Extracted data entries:
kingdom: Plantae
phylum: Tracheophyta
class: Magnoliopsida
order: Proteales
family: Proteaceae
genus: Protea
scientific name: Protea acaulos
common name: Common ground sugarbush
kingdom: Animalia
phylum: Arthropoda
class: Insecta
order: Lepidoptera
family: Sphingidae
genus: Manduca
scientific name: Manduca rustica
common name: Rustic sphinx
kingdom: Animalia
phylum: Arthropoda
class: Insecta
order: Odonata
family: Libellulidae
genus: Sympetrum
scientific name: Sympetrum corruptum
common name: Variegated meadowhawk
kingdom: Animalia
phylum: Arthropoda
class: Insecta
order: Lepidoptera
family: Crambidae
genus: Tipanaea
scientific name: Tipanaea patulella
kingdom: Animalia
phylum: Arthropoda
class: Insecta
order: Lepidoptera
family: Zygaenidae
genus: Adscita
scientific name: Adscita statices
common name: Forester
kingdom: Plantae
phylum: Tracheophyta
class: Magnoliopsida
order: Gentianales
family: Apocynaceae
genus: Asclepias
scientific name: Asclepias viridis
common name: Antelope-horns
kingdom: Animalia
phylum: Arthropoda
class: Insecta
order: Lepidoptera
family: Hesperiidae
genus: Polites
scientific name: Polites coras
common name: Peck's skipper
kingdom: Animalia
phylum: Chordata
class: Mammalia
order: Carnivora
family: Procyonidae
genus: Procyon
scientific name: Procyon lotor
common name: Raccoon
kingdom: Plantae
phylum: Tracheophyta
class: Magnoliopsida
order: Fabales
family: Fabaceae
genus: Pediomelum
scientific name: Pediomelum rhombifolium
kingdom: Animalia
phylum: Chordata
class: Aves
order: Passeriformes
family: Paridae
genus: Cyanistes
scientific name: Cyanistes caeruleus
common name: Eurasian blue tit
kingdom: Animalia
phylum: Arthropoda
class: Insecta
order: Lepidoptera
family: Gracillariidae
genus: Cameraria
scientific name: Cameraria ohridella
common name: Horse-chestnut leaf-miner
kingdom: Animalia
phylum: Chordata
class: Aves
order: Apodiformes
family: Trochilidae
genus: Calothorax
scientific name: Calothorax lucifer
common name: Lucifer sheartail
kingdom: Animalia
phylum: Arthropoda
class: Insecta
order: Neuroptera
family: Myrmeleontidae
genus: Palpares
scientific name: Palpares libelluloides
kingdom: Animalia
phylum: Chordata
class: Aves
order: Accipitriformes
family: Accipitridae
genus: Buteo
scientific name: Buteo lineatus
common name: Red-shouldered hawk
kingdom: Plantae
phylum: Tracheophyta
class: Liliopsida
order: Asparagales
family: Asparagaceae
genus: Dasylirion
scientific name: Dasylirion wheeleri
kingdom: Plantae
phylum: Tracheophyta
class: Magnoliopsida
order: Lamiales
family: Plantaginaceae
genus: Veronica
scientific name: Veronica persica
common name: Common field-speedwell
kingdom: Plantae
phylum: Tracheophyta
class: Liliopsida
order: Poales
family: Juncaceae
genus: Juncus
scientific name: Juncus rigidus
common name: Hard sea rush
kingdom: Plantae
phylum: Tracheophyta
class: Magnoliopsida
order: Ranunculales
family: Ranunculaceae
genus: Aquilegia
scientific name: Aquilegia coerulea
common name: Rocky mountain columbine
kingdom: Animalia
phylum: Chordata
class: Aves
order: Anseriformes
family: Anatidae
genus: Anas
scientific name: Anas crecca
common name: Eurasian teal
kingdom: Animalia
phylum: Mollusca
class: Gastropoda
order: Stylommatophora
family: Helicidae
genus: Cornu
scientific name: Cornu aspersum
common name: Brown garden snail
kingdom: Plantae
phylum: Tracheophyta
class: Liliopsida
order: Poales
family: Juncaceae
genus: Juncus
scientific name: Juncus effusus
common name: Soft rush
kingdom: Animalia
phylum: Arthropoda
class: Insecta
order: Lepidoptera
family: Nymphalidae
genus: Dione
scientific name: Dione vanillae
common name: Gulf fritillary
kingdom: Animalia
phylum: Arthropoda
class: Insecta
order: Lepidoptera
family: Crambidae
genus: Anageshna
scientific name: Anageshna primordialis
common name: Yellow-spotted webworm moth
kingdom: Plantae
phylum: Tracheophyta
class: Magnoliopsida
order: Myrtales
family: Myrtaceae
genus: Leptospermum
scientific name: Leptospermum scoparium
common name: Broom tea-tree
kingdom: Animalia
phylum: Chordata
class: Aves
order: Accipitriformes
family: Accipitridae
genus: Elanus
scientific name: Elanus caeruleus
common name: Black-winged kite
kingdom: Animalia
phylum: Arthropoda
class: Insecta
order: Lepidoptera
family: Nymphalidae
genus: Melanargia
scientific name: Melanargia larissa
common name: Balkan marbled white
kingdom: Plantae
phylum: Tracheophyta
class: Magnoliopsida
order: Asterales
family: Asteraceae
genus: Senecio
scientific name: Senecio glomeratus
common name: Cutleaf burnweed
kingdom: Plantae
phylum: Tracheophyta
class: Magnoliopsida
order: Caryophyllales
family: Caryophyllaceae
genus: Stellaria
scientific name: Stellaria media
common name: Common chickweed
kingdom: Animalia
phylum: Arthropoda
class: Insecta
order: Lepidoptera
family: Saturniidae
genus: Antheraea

> WHAT IS EXPECTED
Copy out the entries above without changes, everything from the start down to the line that contains "family: Hesperiidae", both ends included.

> EXPECTED ANSWER
kingdom: Plantae
phylum: Tracheophyta
class: Magnoliopsida
order: Proteales
family: Proteaceae
genus: Protea
scientific name: Protea acaulos
common name: Common ground sugarbush
kingdom: Animalia
phylum: Arthropoda
class: Insecta
order: Lepidoptera
family: Sphingidae
genus: Manduca
scientific name: Manduca rustica
common name: Rustic sphinx
kingdom: Animalia
phylum: Arthropoda
class: Insecta
order: Odonata
family: Libellulidae
genus: Sympetrum
scientific name: Sympetrum corruptum
common name: Variegated meadowhawk
kingdom: Animalia
phylum: Arthropoda
class: Insecta
order: Lepidoptera
family: Crambidae
genus: Tipanaea
scientific name: Tipanaea patulella
kingdom: Animalia
phylum: Arthropoda
class: Insecta
order: Lepidoptera
family: Zygaenidae
genus: Adscita
scientific name: Adscita statices
common name: Forester
kingdom: Plantae
phylum: Tracheophyta
class: Magnoliopsida
order: Gentianales
family: Apocynaceae
genus: Asclepias
scientific name: Asclepias viridis
common name: Antelope-horns
kingdom: Animalia
phylum: Arthropoda
class: Insecta
order: Lepidoptera
family: Hesperiidae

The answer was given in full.